One of the biggest issues with young adults finding housing is finding something that’s affordable. Luckily, co-living spaces are incredibly affordable. While a rent of $1,500 per month might seem pricey to some, it’s important to consider everything that’s included with that rent; a fully furnished bedroom and common area, a fully equipped kitchen, utilities, and, in many cases, cleaning services. Not only does this save money, it saves a lot of time and effort. Rather than drowning in separate cable, electric, water, and rent bills, everything is placed neatly into one bill for tenants. One tenant at New York’s Common co-living space told that,

“The only bills I pay outside of Common are for food, entertainment, and the subway.”

What about Developers and the Housing Crisis?

For developers, co-living spaces could be the beginning to a beautiful new wave of projects. As of right now, developers looking into co-living housing are able to avoid paying the fees that come along with affordable housing because of interpretations of planning codes. While there are groups working to quash this unofficial policy, nothing has changed yet. Developers jumping into the co-living space trend have done so with the aim to create more housing for those in the workforce. Cities are being faced with tough decisions now: do they let developers slide without paying the affordable housing fees which will in turn greatly help the affordable housing crisis, or do they crack down on codes and collect the fees from developers?

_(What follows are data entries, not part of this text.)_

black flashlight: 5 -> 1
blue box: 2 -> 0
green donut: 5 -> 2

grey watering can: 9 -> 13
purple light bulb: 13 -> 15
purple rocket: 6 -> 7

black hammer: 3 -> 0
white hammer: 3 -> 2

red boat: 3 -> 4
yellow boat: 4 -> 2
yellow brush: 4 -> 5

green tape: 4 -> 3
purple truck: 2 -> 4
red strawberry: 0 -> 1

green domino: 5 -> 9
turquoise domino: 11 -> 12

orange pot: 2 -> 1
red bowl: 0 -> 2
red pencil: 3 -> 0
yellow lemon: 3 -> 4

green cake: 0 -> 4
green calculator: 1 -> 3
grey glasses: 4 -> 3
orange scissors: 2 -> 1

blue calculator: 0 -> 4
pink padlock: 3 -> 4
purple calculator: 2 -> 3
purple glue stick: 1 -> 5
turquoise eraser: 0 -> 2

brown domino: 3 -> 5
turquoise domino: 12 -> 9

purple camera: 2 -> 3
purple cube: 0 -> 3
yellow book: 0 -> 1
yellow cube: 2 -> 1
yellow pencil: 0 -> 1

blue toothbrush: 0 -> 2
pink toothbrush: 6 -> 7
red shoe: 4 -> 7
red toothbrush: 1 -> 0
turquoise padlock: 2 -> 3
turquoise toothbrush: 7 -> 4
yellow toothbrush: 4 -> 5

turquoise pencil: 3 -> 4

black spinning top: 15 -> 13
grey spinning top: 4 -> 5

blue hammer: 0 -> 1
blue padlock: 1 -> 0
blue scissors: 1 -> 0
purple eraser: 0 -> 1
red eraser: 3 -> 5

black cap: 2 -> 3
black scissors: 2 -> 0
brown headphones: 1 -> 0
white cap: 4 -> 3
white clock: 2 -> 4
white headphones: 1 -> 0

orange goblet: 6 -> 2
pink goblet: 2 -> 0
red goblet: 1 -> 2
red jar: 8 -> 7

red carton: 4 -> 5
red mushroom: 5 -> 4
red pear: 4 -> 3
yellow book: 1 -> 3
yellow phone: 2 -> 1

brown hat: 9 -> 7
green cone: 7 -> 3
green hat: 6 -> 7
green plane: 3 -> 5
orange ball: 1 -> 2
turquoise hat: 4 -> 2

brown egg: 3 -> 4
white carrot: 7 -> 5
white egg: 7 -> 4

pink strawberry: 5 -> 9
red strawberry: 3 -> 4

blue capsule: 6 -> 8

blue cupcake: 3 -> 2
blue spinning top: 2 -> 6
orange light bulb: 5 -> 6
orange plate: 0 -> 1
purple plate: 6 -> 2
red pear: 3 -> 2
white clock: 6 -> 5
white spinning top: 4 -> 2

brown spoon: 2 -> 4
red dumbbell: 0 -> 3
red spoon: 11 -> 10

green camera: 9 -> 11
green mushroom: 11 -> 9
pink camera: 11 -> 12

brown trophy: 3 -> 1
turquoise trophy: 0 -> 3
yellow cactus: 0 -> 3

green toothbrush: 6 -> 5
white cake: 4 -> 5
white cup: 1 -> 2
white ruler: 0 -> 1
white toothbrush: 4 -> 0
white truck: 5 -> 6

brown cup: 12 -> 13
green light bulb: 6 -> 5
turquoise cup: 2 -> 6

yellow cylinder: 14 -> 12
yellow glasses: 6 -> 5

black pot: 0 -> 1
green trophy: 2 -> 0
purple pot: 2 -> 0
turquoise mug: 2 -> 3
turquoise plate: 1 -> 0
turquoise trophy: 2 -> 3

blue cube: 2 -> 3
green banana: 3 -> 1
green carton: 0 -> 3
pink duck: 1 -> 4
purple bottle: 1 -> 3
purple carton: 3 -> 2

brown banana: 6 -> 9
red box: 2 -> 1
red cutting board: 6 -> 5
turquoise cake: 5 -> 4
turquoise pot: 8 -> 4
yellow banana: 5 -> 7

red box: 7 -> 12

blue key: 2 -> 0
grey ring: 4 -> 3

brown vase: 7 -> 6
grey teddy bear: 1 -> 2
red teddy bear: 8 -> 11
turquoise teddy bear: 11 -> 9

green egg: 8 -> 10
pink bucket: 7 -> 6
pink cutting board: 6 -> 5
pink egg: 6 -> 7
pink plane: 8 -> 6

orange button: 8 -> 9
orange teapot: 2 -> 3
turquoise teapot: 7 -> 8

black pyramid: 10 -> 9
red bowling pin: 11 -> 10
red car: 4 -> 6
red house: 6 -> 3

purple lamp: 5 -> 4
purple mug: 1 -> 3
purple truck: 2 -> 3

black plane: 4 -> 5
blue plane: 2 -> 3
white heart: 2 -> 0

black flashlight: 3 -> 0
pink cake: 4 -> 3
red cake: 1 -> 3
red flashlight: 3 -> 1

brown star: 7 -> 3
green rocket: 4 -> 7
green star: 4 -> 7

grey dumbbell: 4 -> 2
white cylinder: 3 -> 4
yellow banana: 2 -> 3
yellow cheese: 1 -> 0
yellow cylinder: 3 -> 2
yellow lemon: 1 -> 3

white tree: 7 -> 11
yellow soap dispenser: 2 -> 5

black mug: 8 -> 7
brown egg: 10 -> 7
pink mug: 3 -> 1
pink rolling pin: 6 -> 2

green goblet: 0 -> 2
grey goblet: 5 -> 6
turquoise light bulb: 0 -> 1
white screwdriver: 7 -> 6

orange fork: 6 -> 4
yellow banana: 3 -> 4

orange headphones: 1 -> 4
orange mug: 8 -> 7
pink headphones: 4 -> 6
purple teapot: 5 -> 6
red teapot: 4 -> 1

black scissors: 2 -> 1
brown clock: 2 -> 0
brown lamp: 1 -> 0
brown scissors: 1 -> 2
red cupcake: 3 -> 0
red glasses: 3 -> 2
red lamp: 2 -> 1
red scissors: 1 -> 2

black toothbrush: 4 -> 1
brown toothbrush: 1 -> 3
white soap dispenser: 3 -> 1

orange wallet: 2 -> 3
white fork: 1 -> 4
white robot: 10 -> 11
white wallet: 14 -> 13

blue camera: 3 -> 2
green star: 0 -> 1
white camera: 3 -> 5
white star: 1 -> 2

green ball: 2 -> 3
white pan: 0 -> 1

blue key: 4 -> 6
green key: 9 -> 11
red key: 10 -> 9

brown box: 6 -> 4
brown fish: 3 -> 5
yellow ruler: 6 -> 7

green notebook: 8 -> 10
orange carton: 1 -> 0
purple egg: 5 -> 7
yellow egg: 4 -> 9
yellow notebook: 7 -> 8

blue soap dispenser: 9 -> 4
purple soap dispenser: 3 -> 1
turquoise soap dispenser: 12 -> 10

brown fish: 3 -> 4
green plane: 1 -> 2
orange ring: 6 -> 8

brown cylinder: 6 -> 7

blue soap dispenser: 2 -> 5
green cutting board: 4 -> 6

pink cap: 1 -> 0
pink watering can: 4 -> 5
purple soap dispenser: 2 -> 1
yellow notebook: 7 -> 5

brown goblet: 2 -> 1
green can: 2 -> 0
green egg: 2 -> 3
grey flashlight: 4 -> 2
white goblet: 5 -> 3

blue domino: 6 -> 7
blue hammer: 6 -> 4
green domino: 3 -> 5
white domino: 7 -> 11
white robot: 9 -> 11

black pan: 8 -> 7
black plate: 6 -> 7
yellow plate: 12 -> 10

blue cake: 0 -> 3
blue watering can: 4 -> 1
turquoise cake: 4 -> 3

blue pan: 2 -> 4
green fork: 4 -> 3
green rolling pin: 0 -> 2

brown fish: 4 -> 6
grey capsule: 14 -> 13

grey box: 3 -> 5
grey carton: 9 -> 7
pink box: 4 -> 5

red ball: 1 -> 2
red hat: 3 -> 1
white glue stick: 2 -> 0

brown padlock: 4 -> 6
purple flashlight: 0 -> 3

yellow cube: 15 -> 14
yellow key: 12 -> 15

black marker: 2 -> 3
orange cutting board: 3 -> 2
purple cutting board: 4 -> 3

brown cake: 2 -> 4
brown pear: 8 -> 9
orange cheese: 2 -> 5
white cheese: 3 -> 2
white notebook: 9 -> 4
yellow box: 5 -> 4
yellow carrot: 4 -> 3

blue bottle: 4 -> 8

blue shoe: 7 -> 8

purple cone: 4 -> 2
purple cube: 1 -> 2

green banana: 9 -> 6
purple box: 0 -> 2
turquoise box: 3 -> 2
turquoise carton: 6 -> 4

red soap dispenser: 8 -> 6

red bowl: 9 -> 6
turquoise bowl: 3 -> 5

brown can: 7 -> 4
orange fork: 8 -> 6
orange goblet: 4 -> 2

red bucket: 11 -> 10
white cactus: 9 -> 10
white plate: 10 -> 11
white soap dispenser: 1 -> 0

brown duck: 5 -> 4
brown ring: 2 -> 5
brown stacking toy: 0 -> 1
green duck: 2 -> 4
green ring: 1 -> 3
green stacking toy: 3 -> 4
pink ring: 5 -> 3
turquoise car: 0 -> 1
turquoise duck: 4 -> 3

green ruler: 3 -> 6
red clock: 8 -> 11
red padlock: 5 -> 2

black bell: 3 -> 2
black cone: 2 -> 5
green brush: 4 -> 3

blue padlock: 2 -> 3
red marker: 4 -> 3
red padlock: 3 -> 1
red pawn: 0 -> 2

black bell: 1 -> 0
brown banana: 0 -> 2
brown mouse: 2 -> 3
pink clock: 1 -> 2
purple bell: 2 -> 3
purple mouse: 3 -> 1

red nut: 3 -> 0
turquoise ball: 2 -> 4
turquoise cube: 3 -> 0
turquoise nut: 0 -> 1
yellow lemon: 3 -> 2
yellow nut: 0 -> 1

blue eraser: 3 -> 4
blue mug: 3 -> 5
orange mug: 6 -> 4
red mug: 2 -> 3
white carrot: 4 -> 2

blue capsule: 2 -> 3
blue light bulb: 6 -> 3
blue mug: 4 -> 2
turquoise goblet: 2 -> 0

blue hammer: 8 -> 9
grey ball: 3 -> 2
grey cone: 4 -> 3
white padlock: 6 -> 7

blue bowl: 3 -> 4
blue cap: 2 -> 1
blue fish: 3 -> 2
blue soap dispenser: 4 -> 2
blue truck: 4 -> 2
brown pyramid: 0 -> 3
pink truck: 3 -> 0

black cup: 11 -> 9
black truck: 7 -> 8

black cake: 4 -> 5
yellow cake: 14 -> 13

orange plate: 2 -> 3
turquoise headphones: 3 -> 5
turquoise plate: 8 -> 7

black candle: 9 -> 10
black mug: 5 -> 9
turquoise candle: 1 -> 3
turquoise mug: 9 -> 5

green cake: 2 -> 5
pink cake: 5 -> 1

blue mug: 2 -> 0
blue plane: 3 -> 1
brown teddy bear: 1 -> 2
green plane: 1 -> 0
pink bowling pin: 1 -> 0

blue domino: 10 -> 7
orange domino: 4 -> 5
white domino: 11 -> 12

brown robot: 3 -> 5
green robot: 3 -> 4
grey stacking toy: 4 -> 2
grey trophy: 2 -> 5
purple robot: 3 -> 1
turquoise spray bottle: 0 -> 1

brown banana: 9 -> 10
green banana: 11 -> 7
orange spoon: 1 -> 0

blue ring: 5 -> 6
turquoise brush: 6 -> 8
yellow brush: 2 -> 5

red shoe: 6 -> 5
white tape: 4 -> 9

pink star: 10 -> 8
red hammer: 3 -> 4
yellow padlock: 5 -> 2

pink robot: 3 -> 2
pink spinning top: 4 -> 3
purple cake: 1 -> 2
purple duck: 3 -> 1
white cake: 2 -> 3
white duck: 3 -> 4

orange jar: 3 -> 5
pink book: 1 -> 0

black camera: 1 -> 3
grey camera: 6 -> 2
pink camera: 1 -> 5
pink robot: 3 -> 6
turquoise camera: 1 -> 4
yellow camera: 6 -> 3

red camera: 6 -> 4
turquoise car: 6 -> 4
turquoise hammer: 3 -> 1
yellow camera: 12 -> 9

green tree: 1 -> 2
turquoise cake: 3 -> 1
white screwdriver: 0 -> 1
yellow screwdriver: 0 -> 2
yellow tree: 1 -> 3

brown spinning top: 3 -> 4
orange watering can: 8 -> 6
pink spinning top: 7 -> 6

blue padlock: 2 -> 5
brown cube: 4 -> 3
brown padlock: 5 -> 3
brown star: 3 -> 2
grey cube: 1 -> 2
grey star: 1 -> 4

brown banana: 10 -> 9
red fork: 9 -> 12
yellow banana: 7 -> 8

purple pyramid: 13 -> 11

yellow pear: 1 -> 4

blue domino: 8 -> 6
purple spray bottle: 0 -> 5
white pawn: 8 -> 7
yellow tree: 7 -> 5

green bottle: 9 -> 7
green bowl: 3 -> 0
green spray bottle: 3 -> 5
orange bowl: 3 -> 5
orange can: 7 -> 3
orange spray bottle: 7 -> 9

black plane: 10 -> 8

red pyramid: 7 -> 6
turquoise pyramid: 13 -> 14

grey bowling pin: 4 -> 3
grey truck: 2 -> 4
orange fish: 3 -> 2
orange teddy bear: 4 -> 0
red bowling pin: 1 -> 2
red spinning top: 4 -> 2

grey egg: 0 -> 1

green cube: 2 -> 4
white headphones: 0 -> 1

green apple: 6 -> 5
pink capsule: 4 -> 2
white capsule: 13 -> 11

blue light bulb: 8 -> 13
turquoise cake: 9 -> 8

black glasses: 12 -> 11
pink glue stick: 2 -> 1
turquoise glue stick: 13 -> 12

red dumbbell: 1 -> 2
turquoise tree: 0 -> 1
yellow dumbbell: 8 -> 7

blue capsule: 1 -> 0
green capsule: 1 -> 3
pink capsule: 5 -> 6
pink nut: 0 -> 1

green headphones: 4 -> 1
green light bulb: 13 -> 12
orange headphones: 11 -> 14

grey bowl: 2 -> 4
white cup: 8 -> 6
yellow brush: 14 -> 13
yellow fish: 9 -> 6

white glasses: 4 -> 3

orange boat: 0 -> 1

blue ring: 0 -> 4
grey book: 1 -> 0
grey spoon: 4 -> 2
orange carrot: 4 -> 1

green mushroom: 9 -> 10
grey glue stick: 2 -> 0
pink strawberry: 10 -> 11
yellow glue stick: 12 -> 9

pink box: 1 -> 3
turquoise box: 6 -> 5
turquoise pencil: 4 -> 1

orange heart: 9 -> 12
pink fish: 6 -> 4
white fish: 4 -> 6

There have been many proposed solutions to the housing crisis such as more zoning so that luxury apartments don’t take over cities, less zoning so that developers are encouraged to build more, and creative strategies like micro-apartments to fit more people in less space, but co-living spaces are one of the most promising. This style of living promotes a sense of community, can save developers and cities plenty of money, and allows working class people to afford fully furnished apartments without adding too much damage to their bank accounts. It’s simple, affordable, and could be the solution to many housing issues in cities across the nation.